*** Opening of DATA SHOWN ***
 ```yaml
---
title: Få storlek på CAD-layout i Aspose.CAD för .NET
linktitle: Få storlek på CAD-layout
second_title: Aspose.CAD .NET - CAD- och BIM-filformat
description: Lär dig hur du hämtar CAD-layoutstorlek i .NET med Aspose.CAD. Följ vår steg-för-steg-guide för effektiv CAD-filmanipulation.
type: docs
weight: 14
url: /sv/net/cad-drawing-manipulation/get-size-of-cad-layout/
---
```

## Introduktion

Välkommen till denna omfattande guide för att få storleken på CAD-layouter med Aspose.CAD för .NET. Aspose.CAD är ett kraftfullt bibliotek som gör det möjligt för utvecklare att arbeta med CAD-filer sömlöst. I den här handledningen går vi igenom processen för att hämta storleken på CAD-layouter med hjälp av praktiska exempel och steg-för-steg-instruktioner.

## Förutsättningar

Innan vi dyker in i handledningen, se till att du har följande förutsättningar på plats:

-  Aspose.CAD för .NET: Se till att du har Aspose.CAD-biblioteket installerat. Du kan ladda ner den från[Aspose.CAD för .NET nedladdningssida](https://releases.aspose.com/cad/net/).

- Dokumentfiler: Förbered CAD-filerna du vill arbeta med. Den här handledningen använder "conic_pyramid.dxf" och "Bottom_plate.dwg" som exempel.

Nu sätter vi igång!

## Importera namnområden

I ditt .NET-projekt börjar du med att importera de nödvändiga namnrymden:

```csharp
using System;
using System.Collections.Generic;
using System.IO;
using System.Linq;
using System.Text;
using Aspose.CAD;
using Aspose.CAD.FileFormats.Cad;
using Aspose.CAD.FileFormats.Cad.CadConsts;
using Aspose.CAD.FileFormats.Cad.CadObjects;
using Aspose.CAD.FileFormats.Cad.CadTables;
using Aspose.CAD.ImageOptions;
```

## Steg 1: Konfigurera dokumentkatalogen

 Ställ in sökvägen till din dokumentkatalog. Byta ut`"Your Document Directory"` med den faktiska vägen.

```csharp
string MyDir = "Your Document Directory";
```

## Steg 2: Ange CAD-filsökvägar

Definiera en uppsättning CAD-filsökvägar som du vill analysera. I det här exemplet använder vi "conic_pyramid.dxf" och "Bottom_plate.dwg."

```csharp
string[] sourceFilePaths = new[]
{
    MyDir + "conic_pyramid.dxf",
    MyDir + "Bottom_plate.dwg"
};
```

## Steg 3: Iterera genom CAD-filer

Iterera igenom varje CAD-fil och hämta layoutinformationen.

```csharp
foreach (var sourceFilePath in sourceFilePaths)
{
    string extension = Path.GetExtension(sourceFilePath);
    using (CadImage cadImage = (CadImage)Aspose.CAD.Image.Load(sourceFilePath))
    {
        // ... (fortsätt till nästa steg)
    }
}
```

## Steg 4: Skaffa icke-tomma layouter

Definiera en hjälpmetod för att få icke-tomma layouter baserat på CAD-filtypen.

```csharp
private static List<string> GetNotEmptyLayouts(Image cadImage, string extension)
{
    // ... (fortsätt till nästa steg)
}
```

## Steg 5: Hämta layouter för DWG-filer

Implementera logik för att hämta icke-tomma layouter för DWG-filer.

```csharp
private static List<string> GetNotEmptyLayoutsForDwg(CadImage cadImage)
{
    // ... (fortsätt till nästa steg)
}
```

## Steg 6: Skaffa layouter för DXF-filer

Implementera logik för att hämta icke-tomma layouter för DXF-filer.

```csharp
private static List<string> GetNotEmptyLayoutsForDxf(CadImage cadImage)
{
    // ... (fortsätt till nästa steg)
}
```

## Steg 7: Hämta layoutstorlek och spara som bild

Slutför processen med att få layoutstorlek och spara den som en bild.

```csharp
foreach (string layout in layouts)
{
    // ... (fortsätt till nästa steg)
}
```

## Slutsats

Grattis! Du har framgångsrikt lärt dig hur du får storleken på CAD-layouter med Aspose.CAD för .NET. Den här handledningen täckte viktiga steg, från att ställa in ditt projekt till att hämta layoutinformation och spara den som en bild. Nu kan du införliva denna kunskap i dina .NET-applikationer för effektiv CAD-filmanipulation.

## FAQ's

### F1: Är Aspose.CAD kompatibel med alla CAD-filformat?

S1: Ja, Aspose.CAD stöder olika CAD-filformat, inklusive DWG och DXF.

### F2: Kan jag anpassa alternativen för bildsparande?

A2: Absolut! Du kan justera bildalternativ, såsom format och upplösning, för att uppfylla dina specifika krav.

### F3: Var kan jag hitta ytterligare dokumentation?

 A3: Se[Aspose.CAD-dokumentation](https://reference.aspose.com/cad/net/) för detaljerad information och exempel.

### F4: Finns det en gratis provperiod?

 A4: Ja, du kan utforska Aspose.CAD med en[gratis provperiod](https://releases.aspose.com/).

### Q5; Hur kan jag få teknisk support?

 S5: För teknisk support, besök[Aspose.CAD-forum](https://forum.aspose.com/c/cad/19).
*** Close of DATA SHOWN ***
__YOUR TASK__
Which lines of the records above contain the word "Directory"? Show each of them.

__RESPONSE TO THE EXERCISE__
 Ställ in sökvägen till din dokumentkatalog. Byta ut`"Your Document Directory"` med den faktiska vägen.
string MyDir = "Your Document Directory";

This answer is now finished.